Uribe’s U Party, led by Santos, and the allied Conservative Party scored a majority in Colombia’s parliament on Sunday. But the solid Conservative showing is likely to dampen proposals the party join Santos under a unity candidate.

The vote was a barometer for the May 30 ballot to succeed Uribe, one of Washington’s top allies who is popular at home for his security drive against leftist guerrillas and applauded by Wall Street for his pro-investment policies.

Colombia’s peso currency closed yesterday up 0.34 percent at 1,893.5 versus the dollar as investors sold dollars purchased as a precaution before the election. It was another sign investors are expecting stability during the handover from Uribe in Latin America’s No. 4 oil producer.

Uribe’s U Party secured 27 seats in the 102-member Senate with the Conservative Party winning 23, bringing the pro-Uribe coalition a strong majority in the upper house, according to official results. In the 166-member lower house, the U Party was set to have won around 43 seats while the Conservative Party secured 47, according to tallies from regional authorities with more than 50 percent of the vote counted.

Santos, a former defence minister closely associated with Uribe’s security successes, is ahead in opinion polls and is trying to rally the coalition around a unity candidate.

But he does not have the more than 50 percent support needed to avoid a runoff in June, polls and analysts say.

“This is a mandate from the Colombian people,” Santos told Caracol Radio. “The campaign for the presidency starts now.”

Colombia’s election race heated up after a court ruled in February that Uribe could not run for re-election after two terms highlighted by his hard line against the FARC or Revolutionary Armed Forces of Colombia.

Uribe’s coalition consists of the U Party, the Conservatives, Cambio Radical and a host of smaller parties in both houses.
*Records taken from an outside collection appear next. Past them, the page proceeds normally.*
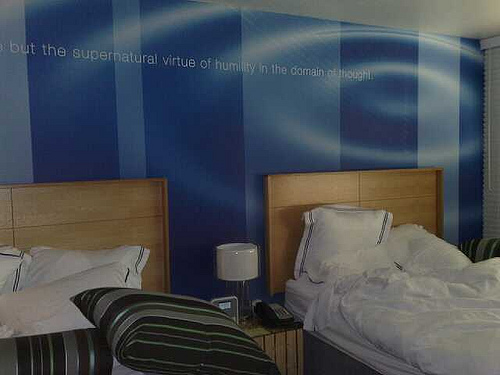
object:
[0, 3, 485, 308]
wall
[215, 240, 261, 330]
lamp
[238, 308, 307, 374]
nightstand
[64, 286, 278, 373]
pillow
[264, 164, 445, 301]
board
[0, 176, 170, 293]
board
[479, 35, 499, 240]
blinds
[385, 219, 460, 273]
pillow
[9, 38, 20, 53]
words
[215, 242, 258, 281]
shade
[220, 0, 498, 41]
ceiling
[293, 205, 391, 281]
pillow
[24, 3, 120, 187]
stripe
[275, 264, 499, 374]
cot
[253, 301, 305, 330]
phone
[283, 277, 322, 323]
mattress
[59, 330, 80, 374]
stripes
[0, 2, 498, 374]
scene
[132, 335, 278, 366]
stripe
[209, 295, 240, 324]
radio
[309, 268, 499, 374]
comforter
But Cambio Radical is also already campaigning with its own presidential candidate, German Vargas Lleras.

“There is not going to be a president in the first round,” said Jaime Castro, a former Bogota mayor who is now a political analyst. “All the parties and their candidates will go to the first round to test their strength.”

Any candidate replacing Uribe is unlikely to steer too far from his security and free-market policies that have increased foreign investment from $2 billion when he came to office in 2002 to $10 billion expected this year.